Most ray tracer tutorials go straight for C++ or even Python. I wanted to understand what was actually happening at the memory level — no classes, no smart pointers, no hidden constructors. Just structs, function pointers, and raw math.
The decision wasn't about masochism. It was about precision. When I read code in a high-level language, I'm always one abstraction removed from the actual computation. C strips that away. Every allocation is explicit. Every pointer is mine to manage. If something breaks, the blame is local.
The Geometry Problem
Writing a ray tracer forces you to think geometrically at every step. When you trace a ray and compute an intersection, there's no abstraction hiding the dot products and vector normalization. You feel every calculation. It's uncomfortable at first, then clarifying.
A ray is just an origin point and a direction vector. An intersection test for a sphere is just solving a quadratic equation. When you write it yourself — no glm::vec3, no Ray::intersect() — you remember it. The formula becomes yours.

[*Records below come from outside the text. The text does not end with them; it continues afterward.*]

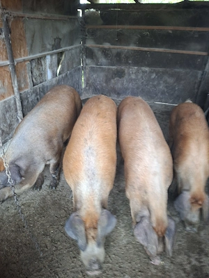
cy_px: 139
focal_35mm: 23
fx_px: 185
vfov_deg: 73.9
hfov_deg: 58.9
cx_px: 104
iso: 400
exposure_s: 1/33
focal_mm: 5.54
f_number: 1.8
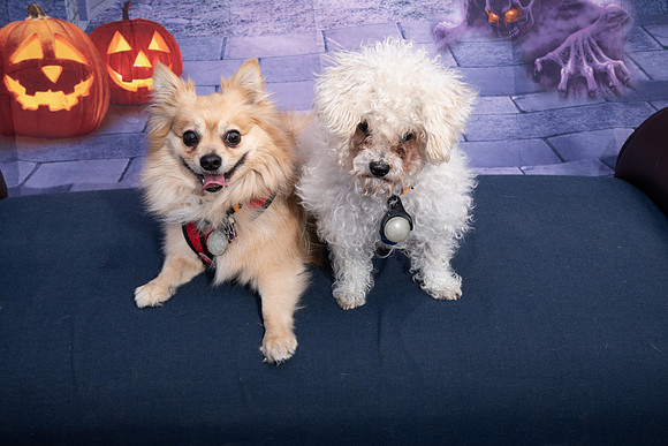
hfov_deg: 33.4
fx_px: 1114
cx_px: 334
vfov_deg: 22.6
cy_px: 223
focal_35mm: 60
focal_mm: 60
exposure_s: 1/125
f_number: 14
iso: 400
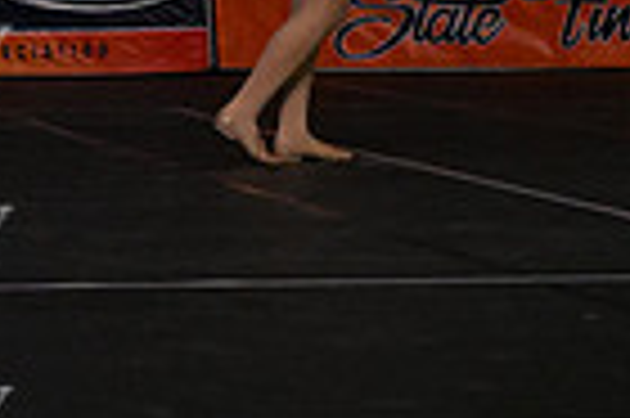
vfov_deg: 4.6
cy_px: -216
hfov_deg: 6.7
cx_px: -639
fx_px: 5209
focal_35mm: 298
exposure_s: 1/1000
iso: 6400
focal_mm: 48
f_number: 4
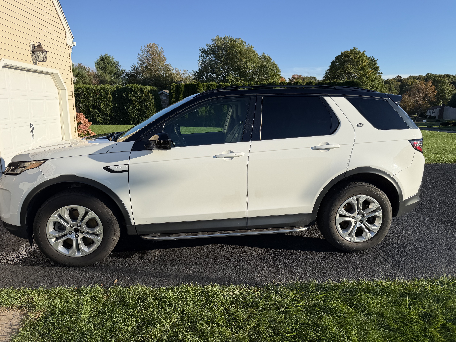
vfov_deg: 56.8
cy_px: 171
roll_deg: -0.9
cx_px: 228
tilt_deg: -11.8
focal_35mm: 24
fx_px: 316
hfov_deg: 71.6
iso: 80
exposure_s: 1/4673
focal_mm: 6.76
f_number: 1.78
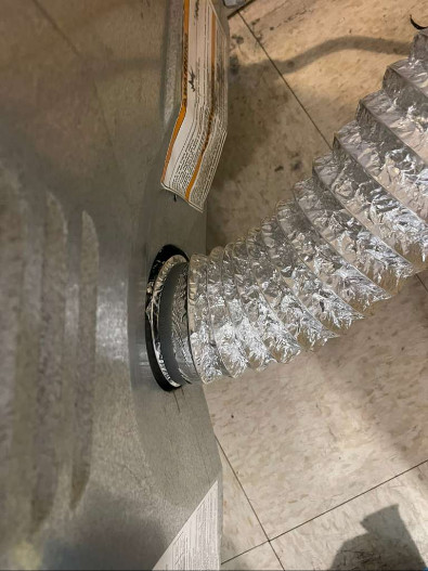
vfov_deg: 61.7
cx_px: 214
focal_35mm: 29
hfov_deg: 48.2
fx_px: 478
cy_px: 286
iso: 20
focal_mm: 4
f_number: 1.8
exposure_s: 1/695
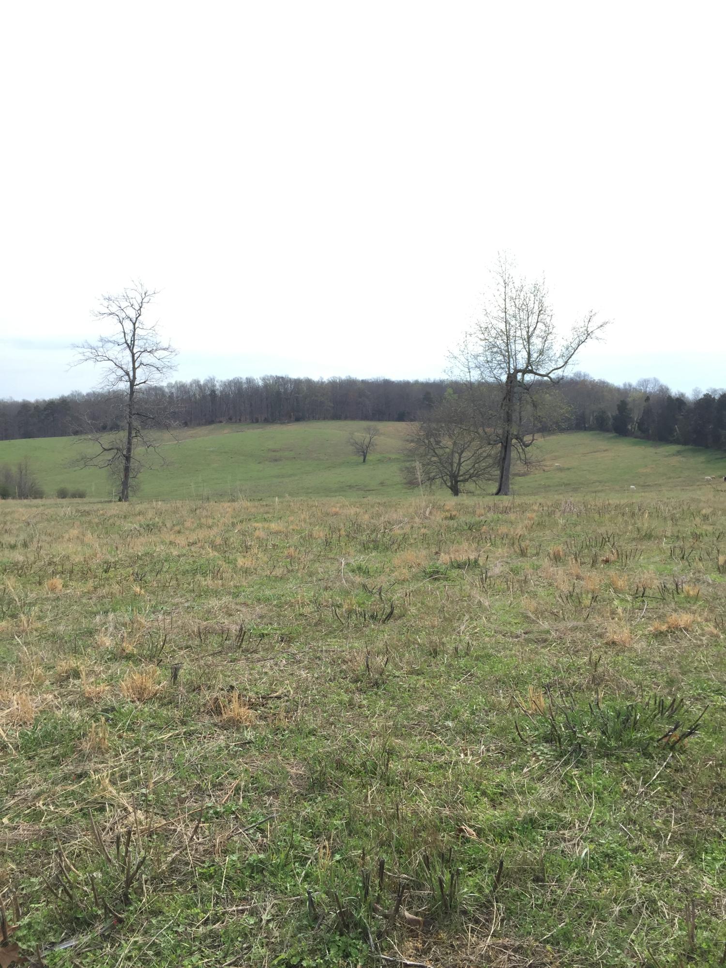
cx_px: 363
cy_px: 484
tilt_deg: -4.1
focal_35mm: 29
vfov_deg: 61.7
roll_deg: +1.7
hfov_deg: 48.2
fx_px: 811
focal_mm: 4.15
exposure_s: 1/898
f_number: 2.2
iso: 32
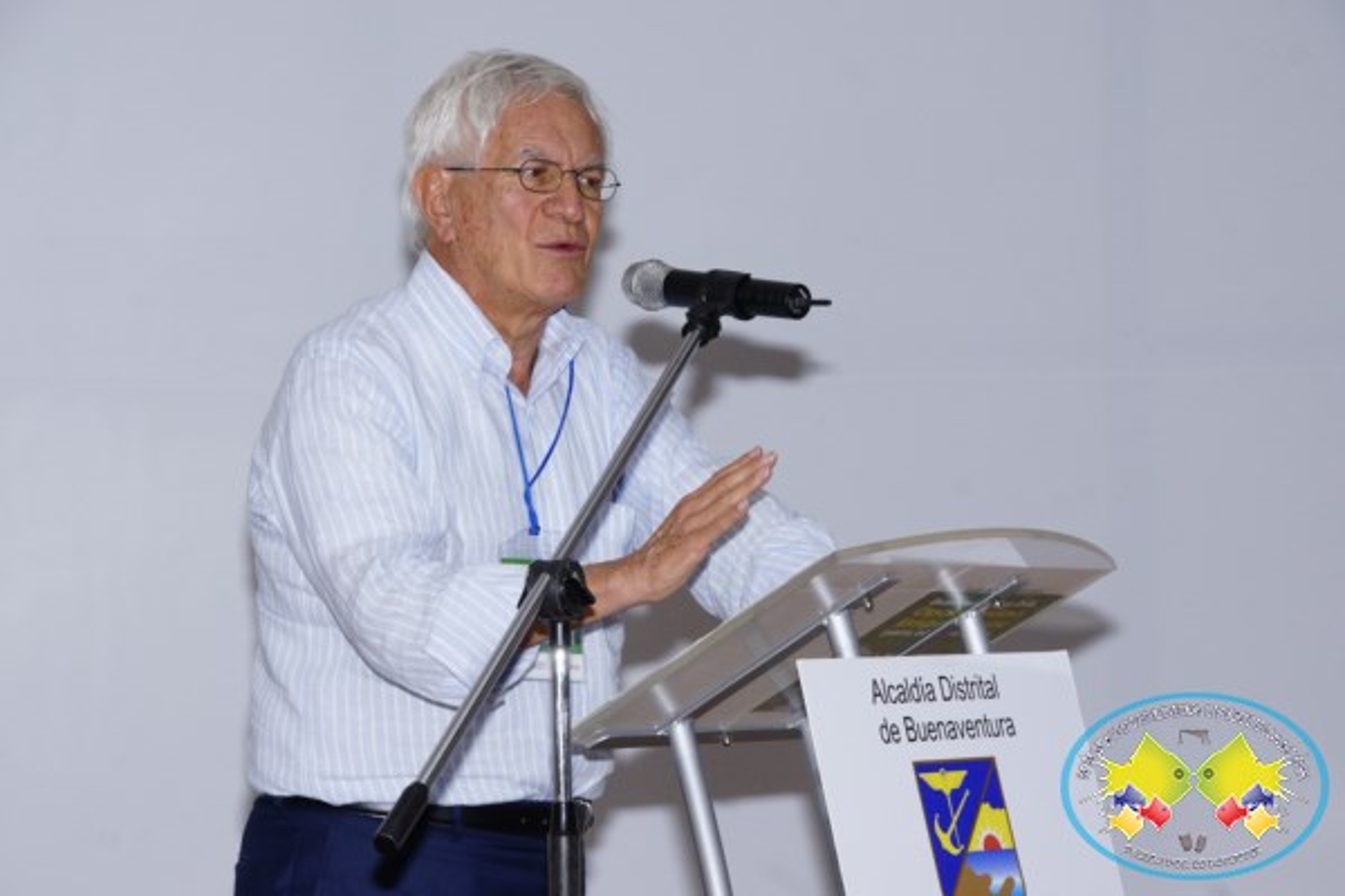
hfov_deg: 16.1
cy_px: 448
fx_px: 4763
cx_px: 672
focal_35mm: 128
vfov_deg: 10.8
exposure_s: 1/125
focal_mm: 85
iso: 800
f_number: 9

typedef struct { float x, y, z; } Vec3;
float dot(Vec3 a, Vec3 b) {
return a.x*b.x + a.y*b.y + a.z*b.z;
}
int ray_sphere(Vec3 ro, Vec3 rd, Vec3 center, float r, float *t) {
Vec3 oc = { ro.x-center.x, ro.y-center.y, ro.z-center.z };
float a = dot(rd, rd);
float b = 2.0f * dot(oc, rd);
float c = dot(oc, oc) - r*r;
float disc = b*b - 4*a*c;
if (disc < 0) return 0;
*t = (-b - sqrtf(disc)) / (2.0f * a);
return 1;
}The BVH Problem
The biggest lesson so far: the BVH (Bounding Volume Hierarchy) is where naive implementations die. Without it, your scene complexity is O(n) per ray. With it, it drops to O(log n). The difference between a 10-second render and a 100ms one is almost entirely this data structure.
Building it without a library means building the AABB intersection test by hand, the recursive tree split, and tuning the surface-area heuristic. It's tedious. It's also the only way I've ever truly understood a BVH. Reading about it and implementing it are entirely different experiences.
What I'd Tell Myself Before Starting
Start with spheres and a fixed camera. Get a pixel on screen. Don't think about BVH, materials, or lights until you can see a grey circle on a black background and know exactly why it's there. The rest follows naturally.
Also: floating point is your enemy and your only tool. Get comfortable with it early.